## Source data:
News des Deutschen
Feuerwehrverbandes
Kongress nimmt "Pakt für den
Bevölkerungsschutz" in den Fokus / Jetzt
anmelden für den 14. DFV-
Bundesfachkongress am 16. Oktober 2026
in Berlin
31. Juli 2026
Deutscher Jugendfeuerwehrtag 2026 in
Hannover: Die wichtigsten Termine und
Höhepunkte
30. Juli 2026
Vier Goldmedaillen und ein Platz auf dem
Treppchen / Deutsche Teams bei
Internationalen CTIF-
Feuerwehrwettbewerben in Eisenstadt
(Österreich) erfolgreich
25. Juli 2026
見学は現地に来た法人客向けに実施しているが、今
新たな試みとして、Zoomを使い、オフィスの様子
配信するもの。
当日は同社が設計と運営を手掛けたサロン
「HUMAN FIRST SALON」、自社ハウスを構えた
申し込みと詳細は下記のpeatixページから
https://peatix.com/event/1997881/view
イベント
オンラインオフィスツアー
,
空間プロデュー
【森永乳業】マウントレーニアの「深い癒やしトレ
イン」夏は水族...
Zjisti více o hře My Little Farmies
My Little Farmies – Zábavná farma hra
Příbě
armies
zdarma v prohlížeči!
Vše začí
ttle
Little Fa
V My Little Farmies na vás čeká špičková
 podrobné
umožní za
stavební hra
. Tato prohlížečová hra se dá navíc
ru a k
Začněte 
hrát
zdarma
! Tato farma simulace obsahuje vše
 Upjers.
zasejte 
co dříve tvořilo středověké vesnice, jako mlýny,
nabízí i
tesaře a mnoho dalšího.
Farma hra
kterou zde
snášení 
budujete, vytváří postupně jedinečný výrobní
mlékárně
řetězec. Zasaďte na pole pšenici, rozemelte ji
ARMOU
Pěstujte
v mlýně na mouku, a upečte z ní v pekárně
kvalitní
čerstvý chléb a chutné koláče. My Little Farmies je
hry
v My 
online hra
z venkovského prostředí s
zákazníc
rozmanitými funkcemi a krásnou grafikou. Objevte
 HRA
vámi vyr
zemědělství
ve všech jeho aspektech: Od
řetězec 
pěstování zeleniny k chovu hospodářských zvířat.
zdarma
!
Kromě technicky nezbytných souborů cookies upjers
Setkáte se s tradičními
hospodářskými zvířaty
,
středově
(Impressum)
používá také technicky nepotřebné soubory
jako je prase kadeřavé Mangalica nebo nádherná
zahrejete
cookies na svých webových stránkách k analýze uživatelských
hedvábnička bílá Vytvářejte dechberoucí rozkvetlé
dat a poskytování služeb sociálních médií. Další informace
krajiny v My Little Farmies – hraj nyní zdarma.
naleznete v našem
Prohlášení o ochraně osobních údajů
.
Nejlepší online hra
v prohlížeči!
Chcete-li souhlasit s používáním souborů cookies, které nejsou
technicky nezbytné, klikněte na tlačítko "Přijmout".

## Task prompt:
List each line in the items above that contains the word "Tato".

## Task response:
. Tato prohlížečová hra se dá navíc
! Tato farma simulace obsahuje vše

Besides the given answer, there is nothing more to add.